Margarina: Gordura sólida obtida a partir de óleos vegetais. Antes, este processo envolvia uma fase de hidrogenação, em que as gorduras poliinsaturadas dos óleos se transformavam nas chamadas “gorduras trans” (em estado natural, são cis): que, para o colesterol e para a saúde em geral, são ainda piores do que as saturadas! Hoje em dia, no entanto, a maioria das marcas já não utiliza o processo de hidrogenação, não se encontrando teor significativo de gorduras trans na constituição da maior parte das margarinas de venda: pelo que, no geral, esta é uma alternativa mais saudável do que a manteiga, e passível de ser utilizada nas mesmas situações culinárias.

LEVEDANTES

Bicarbonato de sódio: Agente 3-4 vezes mais potente do que o fermento. Quimicamente falando, é uma base, sendo que a levedação que permite se deve ao gás (dióxido de carbono) resultante da sua reacção com ingredientes ácidos presentes na receita: leite, iogurte, vinagre, limão, mel, açúcar amarelo,… O que isto significa é que, na ausência de ácidos na receita, ou se colocarmos mais bicarbonato do que o necessário para a quantidade de ácidos na receita, teremos bicarbonato excedentário/não utilizado: o que confere um sabor metálico desagradável à receita! Por causa disto, é importante saber o que se está a fazer quando se acrescenta bicarbonato; o ideal, na dúvida, é seguir a receita à risca. O bicarbonato só começa a actuar com o aquecimento.
Rácio aconselhado: 1/4 de colher de chá de bicarbonato : 1 chávena de farinha.

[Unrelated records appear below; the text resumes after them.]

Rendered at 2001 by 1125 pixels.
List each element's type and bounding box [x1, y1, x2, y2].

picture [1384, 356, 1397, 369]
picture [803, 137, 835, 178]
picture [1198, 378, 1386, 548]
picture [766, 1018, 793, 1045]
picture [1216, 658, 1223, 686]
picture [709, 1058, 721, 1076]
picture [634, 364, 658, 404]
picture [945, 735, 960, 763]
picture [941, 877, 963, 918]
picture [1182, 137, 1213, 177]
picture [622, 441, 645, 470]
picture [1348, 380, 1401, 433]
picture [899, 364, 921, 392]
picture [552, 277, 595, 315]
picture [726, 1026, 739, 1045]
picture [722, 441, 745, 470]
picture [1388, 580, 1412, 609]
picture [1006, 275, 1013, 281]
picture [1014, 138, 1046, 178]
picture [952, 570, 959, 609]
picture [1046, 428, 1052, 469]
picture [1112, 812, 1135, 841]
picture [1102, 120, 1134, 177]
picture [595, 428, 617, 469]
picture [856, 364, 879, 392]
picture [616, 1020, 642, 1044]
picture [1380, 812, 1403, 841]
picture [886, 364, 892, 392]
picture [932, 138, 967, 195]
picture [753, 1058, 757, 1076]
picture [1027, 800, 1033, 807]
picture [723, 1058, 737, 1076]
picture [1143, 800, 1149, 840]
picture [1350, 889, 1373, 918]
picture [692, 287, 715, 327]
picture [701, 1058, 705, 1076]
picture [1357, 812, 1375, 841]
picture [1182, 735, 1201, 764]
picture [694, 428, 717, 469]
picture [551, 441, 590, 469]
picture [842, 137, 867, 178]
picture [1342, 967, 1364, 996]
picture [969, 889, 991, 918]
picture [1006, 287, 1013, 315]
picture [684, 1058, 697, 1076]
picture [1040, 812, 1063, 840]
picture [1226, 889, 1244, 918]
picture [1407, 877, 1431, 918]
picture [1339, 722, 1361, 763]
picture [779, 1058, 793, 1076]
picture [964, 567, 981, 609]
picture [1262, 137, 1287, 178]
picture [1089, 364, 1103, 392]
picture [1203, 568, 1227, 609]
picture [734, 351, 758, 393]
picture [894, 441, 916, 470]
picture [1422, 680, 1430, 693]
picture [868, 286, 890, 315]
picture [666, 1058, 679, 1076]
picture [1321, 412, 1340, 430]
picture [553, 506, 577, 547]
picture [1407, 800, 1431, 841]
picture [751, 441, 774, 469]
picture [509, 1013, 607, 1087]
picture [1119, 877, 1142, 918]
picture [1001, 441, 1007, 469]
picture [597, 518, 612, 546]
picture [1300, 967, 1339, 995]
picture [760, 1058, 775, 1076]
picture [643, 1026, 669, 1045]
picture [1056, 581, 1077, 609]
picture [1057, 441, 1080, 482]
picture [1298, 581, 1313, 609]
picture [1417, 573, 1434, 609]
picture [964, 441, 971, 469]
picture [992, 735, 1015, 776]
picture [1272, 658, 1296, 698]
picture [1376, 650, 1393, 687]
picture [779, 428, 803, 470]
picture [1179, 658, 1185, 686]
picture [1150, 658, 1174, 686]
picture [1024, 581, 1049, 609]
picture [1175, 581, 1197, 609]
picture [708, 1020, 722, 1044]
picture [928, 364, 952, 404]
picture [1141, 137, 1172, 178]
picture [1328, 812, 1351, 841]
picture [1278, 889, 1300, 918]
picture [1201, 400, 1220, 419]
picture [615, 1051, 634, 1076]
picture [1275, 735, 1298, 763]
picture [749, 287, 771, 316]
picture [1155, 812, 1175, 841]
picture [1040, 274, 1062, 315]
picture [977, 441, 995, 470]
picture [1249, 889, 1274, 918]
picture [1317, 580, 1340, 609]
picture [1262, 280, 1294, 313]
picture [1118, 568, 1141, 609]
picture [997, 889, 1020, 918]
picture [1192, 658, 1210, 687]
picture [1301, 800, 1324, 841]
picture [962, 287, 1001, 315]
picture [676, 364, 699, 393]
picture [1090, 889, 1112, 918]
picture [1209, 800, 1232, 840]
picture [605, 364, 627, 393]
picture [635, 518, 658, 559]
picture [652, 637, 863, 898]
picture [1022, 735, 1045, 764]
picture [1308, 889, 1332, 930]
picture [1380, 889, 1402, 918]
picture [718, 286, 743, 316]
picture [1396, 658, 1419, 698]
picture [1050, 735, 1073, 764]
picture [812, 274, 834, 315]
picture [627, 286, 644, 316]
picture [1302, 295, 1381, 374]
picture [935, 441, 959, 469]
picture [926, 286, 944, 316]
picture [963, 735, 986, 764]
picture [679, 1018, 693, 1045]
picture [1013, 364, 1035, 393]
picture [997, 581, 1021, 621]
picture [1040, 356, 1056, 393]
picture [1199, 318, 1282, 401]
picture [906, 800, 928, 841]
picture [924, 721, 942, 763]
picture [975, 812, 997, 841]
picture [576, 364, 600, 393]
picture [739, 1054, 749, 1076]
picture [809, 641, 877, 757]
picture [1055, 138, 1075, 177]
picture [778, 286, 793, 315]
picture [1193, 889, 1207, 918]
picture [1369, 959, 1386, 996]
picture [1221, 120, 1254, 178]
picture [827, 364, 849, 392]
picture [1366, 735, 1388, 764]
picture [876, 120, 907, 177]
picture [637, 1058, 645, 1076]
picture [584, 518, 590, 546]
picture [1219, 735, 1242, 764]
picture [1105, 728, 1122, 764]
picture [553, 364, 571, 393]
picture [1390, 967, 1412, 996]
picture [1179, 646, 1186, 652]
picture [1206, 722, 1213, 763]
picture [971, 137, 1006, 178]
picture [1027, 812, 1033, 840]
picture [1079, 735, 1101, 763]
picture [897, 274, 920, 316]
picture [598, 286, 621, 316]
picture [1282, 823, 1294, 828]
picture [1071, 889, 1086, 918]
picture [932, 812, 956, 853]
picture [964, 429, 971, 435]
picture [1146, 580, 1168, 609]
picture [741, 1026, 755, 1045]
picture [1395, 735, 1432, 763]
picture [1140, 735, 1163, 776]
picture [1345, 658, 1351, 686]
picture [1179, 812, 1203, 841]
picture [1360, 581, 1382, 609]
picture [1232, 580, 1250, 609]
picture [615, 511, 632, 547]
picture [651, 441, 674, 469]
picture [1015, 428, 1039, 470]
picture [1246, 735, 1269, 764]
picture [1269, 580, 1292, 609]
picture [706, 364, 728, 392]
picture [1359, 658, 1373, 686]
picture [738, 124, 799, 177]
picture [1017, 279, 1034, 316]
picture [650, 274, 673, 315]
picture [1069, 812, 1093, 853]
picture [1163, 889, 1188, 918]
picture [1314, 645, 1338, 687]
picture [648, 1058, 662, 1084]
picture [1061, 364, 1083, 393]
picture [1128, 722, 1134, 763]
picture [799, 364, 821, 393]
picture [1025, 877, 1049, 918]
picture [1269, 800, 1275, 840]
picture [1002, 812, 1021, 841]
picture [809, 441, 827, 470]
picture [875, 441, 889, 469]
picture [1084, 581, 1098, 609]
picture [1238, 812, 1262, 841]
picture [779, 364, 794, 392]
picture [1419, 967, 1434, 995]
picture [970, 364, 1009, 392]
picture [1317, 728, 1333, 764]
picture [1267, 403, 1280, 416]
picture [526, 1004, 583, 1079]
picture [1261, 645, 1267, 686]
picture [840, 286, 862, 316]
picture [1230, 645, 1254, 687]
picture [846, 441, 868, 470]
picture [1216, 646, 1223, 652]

Fermento: O fermento comum de compra é uma mistura de vários agentes levedantes, ácidos e básicos: incluindo o bicarbonato. Por causa disto, e apesar de menos potente, as suas indicações são variadas: serve para receitas com ingredientes tanto básicos como ácidos, e pode, inclusive, ser usado em conjunto com o bicarbonato, especialmente em duas situações: 1) o ácido presente nos restantes ingredientes não é suficiente para o bicarbonato fazer a massa levedar tanto quanto gostaríamos (neste caso, o ácido presente no fermento fornece algum “combustível” extra); 2) pretendemos conservar mais do sabor original dos ingredientes ácidos da receita, como o mel ou o limão, por exemplo (neste caso, o ácido do fermento serve de combustível alternativo para o bicarbonato, conservando a acidez dos restantes ingredientes, e o seu sabor). Ao contrário do bicarbonato, o fermento começa a actuar logo com a humidade, continuando depois o seu efeito com o calor: é por isso que a massa não deve ficar muito tempo em repouso depois de se misturar o fermento com os ingredientes líquidos (o ideal é colocá-la logo no forno).
Rácio aconselhado: 1 colher de chá de fermento : 1 chávena de farinha.